Being a grand auditorium-sized instrument, the Angel begs to be fingerpicked, and it has a very adaptive voice that you can apply to everything from Renaissance lute pieces to country blues and chord-melody jazz. Still, it’s plenty cooperative when played with a plectrum, whether for delicate arpeggio work or more aggressive soloing and strumming—though the latter might be less advisable, given the lack of the optional pickguard.
Pros: Distinct, stylish looks and unique tones in a smart, modern grand auditorium.
Cons: Hardcore traditionalists will prefer a grand auditorium with a dovetail joint, a shallower body, and more effectively concealed electronics.

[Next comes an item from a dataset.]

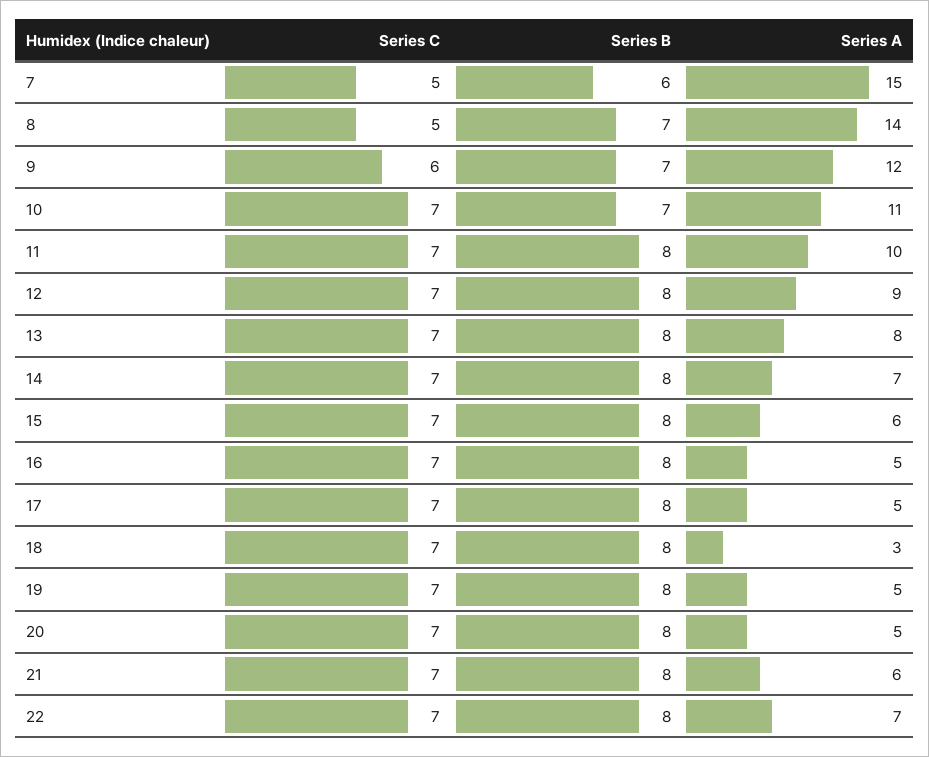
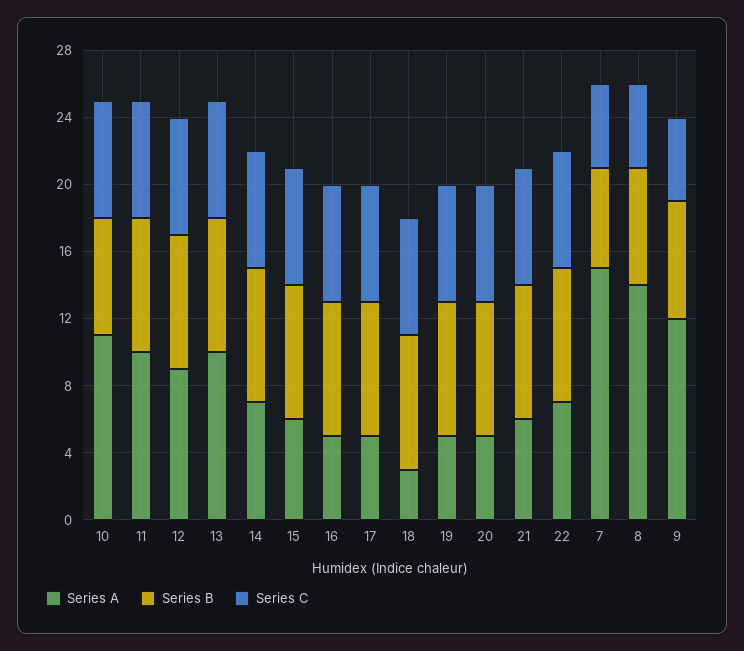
Series C, 9: 6 -> 5
Series A, 13: 8 -> 10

Street: $2099 (with hardshell case)
Three Ways to Get Electrified
These days most mid-priced electric-acoustic guitars use undersaddle electronics, which can sound bass-heavy, quacky, and not entirely faithful to the instrument’s natural sound. But just as a home audio system incorporates subwoofers, midrange boxes, and treble horns to best distribute a full-range sound, the electronics on the Angel incorporate three separate transducer elements to handle all of the sonic frequencies. These include six individual piezo sensors under the bridge for the low end, a FaceBrace (soundboard transducer) for the midrange, and a condenser microphone for the high end.

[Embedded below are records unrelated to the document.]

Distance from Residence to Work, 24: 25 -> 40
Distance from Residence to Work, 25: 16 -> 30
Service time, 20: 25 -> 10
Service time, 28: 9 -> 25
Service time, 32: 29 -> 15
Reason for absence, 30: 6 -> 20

The preamp includes two dials: One blends the output between the piezo and soundboard transducer elements, and the other controls the level of the mic. Once this balance is right, you can tailor the tone using standard volume, treble, mid, and bass controls, it’s unfortunate that this system doesn’t include the commonplace built-in digital tuner.
I plugged the Angel into a Fender Acoustasonic amplifier. Because acoustic guitar amps are designed to compensate for the shortcomings of traditional acoustic electronics, it took a bit of tweaking of the blend controls to get the most natural sound. What seemed to work best for this purpose was a slight emphasis on the undersaddle elements. Plugged into GarageBand, the electronics have an uncommonly warm, lifelike sound and generate a minimum of extraneous noise—this is plug-in-and-play at its best.
Cole Clark’s Angel AN2A3BB is a smart, modern acoustic-electric grand auditorium that’s beautifully built, supremely playable, and capable of generating voices that are at home in many musical contexts—especially with its super-flexible electronics. What’s more, the Angel is built from a selection of solid, sustainably sourced tonewoods that lend a unique flavor to otherwise familiar tones. Though it’s not inexpensive, it’s a total winner when it comes to playability and style. And if you crave breaking away from the pack sonically and visually, the Cole Clark Angel is a great way to do it.